水分量と言ってもハザ掛けで残る水分と、乾燥機で残る水分ではまるで違う。ハザ掛けでは生きたお米が呼吸をしながら、徐々に落ち着いて行く水分量である。15%が良いというのは、保存に具合が良いのであって、水分が多いハザ掛けの新米なら、20%だって炊き方である。乾燥機の熱風でさらされたお米の15%と味覚計は判別が出来ない。そんなもので美味しいのまずいのを決められる、現代の味覚の浅さと浅ましさ。天日乾燥というのは、種籾では当たり前で、発芽率が違ってくる。食べ物はすべからく命を頂くのであって、生命力が強い食べ物を食べる。それを美味しいと感じるように、つまり腐ったものをまずいと感じるように、人間は出来ているだけだ。それがグルメだとか言う方角に向かうのでは、フォアグラのように不健康がうまいに成る。生命力の溢れ出ている味を知るということだ。すでに舌で生命力を見分ける能力など大半の人間が失っている。それを食べながら学んでゆく。だから、お米の食べ比べで一番の主眼は、どれが美味しいか分からないものだを知る、ということである。

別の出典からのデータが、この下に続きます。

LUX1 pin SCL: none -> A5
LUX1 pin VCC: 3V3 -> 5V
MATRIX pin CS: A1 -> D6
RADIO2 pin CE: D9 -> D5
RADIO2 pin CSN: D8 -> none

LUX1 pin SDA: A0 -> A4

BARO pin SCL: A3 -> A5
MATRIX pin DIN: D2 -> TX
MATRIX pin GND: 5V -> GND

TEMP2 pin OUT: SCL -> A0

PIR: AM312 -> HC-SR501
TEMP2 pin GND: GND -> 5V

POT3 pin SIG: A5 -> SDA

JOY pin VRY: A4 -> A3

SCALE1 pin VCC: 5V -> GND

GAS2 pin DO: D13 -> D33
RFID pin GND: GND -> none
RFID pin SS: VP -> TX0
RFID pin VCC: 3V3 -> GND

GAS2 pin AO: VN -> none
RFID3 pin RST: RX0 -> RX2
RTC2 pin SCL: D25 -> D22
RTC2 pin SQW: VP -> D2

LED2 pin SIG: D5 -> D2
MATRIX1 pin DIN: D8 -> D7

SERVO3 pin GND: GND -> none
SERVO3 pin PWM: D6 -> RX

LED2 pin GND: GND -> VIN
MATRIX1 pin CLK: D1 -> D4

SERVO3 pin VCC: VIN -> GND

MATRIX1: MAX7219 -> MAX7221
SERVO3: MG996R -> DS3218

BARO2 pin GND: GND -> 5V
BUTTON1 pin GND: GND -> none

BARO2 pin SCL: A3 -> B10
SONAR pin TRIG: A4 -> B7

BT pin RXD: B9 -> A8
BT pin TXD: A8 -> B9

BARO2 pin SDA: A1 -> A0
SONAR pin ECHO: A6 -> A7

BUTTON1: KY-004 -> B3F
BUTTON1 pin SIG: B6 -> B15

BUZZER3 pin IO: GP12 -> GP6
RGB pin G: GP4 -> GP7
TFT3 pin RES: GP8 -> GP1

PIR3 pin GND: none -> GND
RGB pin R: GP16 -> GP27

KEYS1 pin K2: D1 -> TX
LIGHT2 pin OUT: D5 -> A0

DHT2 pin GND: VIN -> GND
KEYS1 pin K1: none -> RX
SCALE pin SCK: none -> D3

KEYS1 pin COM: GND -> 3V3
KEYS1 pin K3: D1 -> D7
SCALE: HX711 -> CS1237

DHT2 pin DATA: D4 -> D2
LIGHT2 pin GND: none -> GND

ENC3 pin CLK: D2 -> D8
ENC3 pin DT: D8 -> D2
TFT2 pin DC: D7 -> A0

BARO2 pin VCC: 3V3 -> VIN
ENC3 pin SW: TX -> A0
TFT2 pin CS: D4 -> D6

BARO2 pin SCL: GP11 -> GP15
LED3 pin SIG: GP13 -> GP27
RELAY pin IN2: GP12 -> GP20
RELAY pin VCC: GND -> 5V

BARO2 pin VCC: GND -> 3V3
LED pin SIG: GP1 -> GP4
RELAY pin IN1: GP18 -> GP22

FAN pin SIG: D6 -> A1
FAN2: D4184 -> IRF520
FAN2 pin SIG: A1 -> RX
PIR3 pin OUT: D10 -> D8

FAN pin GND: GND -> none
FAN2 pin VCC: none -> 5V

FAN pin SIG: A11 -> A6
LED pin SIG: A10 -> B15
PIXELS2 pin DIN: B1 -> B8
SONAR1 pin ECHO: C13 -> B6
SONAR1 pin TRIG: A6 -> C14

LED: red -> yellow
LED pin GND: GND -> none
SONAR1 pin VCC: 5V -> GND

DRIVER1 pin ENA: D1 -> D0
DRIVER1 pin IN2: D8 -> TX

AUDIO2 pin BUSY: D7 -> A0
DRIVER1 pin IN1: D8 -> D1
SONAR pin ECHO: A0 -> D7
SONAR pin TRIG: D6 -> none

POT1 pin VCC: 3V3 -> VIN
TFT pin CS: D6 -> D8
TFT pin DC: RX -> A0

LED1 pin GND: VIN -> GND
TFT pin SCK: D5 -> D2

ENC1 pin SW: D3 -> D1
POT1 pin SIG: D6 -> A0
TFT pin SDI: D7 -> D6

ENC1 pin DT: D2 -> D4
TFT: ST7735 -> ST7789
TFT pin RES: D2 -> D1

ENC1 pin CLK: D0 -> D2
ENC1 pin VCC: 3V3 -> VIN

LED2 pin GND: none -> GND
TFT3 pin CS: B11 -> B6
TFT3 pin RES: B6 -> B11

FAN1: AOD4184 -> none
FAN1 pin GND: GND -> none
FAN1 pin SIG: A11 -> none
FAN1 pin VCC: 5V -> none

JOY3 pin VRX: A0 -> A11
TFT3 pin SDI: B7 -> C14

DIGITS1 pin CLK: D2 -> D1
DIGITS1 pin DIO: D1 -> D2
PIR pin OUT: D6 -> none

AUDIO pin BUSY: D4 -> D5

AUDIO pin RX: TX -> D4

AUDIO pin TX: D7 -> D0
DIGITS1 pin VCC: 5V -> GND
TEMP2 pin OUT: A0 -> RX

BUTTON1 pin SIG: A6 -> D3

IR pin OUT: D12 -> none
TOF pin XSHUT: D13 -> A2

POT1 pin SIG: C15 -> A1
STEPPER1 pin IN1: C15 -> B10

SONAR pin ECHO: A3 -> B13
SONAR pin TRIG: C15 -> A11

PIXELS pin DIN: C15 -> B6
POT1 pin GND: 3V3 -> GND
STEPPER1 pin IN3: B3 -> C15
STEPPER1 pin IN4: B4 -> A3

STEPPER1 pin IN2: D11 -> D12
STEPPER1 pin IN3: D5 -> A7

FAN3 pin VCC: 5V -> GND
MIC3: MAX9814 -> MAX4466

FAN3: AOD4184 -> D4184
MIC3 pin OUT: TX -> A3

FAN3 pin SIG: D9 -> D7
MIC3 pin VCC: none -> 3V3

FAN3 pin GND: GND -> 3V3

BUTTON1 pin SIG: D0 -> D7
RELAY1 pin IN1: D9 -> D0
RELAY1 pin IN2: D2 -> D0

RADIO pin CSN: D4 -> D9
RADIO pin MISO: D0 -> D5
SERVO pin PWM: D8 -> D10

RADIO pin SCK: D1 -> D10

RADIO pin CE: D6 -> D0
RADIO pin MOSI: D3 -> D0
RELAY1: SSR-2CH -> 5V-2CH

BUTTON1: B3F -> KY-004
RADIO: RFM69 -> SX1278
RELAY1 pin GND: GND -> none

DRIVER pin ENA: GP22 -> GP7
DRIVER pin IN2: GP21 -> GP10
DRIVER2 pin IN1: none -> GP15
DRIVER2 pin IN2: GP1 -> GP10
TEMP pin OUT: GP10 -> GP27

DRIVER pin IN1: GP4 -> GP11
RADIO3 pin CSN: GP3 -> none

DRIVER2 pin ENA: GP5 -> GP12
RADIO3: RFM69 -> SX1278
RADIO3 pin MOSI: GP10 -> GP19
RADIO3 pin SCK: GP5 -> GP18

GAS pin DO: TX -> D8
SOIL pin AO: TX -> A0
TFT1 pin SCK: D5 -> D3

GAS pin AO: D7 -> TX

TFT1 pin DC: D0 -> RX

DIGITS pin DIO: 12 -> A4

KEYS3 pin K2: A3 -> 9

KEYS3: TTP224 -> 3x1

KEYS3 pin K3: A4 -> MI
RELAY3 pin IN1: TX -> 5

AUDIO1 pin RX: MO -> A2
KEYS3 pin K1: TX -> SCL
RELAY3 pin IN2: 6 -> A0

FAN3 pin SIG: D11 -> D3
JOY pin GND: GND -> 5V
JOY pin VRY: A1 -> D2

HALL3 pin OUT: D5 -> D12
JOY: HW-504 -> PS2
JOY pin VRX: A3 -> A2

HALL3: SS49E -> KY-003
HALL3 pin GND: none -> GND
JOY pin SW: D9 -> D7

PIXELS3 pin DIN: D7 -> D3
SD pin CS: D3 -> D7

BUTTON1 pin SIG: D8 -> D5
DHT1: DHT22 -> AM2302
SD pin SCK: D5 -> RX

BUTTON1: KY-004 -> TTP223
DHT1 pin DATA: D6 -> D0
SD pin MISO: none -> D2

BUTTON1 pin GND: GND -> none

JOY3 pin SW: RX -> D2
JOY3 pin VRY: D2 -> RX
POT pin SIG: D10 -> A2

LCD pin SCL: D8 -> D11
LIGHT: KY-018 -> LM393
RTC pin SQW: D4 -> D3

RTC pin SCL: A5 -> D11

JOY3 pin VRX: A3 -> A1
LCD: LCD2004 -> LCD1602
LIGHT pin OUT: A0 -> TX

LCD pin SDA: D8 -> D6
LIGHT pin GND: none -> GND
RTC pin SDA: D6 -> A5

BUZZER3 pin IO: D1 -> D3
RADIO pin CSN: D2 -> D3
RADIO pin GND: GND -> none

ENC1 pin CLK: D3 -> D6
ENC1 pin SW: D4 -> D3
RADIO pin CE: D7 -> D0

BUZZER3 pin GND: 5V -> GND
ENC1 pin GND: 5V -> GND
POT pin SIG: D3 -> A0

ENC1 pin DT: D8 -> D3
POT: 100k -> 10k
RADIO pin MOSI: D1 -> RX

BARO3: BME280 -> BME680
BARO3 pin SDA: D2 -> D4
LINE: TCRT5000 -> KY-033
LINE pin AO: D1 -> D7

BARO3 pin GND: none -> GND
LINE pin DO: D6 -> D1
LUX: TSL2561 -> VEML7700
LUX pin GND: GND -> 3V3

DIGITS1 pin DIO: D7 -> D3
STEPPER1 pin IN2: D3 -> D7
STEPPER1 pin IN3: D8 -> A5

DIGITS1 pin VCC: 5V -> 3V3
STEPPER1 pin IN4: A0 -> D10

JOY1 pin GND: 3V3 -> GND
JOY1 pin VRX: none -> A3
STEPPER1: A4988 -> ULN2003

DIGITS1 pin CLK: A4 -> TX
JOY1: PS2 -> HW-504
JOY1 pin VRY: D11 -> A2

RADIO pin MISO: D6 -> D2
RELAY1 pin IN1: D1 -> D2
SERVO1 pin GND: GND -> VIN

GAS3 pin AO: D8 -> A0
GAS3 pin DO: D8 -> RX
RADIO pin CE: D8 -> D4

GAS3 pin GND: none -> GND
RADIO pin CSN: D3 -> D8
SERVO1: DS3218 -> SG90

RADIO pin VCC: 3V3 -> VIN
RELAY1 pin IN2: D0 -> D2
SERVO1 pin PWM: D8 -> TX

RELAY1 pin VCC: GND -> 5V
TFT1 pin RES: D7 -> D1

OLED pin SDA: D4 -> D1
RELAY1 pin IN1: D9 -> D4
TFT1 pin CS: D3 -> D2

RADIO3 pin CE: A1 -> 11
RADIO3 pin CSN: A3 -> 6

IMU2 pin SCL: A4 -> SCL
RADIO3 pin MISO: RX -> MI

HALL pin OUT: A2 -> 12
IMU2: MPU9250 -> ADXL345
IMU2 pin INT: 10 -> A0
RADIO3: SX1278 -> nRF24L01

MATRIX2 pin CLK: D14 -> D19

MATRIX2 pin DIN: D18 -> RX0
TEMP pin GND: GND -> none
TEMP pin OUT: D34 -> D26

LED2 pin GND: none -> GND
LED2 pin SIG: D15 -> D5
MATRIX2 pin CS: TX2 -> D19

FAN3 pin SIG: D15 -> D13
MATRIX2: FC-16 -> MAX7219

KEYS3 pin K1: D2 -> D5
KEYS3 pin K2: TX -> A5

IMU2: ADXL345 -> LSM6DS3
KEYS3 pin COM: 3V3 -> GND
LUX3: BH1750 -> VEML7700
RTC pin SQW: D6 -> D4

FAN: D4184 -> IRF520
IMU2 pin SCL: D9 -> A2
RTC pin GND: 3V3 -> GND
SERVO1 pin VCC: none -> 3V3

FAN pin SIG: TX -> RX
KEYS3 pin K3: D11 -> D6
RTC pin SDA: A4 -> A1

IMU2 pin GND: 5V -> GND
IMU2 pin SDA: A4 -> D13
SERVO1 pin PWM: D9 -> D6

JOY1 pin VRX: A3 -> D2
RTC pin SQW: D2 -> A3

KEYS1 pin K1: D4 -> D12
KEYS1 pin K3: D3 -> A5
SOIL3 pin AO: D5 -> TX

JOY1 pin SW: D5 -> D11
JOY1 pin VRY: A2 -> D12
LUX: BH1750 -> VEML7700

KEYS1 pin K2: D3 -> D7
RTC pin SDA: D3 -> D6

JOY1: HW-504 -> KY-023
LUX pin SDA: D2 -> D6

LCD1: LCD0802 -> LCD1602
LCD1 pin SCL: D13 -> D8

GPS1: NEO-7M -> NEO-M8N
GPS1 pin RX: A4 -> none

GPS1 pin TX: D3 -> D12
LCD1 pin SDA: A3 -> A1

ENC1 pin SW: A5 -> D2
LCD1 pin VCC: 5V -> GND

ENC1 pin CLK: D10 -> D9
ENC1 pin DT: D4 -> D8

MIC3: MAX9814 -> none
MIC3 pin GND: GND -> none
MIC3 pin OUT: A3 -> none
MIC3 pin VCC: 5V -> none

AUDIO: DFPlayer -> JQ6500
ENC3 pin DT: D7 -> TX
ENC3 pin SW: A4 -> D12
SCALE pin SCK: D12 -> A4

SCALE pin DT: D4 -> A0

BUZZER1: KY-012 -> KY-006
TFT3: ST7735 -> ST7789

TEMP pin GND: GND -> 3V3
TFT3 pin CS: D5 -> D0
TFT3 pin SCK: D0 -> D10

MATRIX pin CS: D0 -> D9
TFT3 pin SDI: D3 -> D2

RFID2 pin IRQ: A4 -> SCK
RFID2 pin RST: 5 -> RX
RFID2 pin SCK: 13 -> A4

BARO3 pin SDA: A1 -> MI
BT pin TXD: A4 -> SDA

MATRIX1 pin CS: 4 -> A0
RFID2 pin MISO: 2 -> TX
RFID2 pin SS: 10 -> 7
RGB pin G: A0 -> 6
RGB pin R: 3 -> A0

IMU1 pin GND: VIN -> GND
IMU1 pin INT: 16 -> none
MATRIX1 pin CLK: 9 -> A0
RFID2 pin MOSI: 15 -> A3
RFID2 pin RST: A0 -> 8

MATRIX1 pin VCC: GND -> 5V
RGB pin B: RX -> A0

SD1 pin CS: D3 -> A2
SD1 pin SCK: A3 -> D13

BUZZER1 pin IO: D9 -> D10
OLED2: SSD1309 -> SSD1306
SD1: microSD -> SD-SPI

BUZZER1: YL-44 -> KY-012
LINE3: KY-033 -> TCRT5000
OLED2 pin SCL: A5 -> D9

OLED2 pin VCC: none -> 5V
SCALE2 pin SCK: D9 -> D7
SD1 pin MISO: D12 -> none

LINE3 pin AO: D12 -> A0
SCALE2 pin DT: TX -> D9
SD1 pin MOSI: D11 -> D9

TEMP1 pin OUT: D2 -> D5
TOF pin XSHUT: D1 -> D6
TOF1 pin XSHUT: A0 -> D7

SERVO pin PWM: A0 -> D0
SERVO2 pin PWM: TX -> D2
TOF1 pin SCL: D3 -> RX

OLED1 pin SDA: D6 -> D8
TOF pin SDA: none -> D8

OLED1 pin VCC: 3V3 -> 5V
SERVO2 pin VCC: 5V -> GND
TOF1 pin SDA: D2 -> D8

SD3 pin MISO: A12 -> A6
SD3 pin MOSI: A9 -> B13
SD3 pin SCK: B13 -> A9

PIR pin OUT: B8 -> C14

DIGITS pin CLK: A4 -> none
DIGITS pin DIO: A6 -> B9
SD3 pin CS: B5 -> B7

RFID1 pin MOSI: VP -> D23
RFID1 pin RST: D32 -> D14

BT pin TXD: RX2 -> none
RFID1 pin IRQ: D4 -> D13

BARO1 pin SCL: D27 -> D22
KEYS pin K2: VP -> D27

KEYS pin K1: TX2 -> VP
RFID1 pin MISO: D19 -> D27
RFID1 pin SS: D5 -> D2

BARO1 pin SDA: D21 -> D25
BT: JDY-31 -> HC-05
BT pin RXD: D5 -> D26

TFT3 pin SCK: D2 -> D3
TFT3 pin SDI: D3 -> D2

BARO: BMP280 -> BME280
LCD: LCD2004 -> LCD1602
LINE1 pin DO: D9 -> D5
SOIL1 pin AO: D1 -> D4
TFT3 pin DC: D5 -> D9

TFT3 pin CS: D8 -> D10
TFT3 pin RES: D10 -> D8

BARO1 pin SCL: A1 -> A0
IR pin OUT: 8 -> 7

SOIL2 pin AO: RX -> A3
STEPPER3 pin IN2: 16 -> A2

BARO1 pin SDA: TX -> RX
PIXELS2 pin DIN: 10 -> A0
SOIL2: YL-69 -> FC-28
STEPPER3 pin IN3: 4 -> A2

人間の好みは実に多様なものである。養殖ウナギの方が天然ウナギよりおいしいと感じる人が多数派だそうだ。天然ウナギの硬さをいかに柔らかく調理するかが、その昔の焼技であったらしい。硬いものを開いて、柔らかく焼く画期的技術。どこまで軟らかくしたとしても養殖とは違う。養殖の時代に成ってもさらに柔らかくとなるから、ウナギとアナゴがだかわからないようなものを食べて、柔らかいから美味しい。安易なものだ。となると、天然ものはイメージである。リンゴの品種中でどれほど味が違うか比べて見ても、マンゴーを食べたい人には、無意味なことである。結局は味覚というような頼りのないものに依存してはならないということである。自給農業で大切なことは、自分の好みに合っているということである。他人がどう感じようが関係がない。作りやすいものの中から美味しいさを見つけるということに成る。

舟原田んぼの今年のお米は格別に美味しい。ただし、炊き方が難しい。時々しみじみ美味しいな、という日がある。そうなると、ご飯に梅干しでいいことに成る。それは水だ。良い水で栽培したからだ。よい水とは生きた十分な水である。沼地のような水でなく、清々とした流れ水だ。そんな栽培を心がけながら夏までの水温を下げない。稲がどこまで元気であるかが決め手である。秋まで根に活力がある土壌。これを作り出す事が重要。収量とは裏腹の所があり多く取ろうとすると、味が落ちる。水を腐敗させないために、腐植質を出来る限り増やす。そしてその腐植質が、忽ちに分解されるような土壌。味などどうでもいいと言いながら、やはりある意味こだわっている。味は生命力の判断という意味で重要。味から学ぶということ。「さとじまん」は美味しい。山付きの田んぼに向いている。というのが今のところの結果。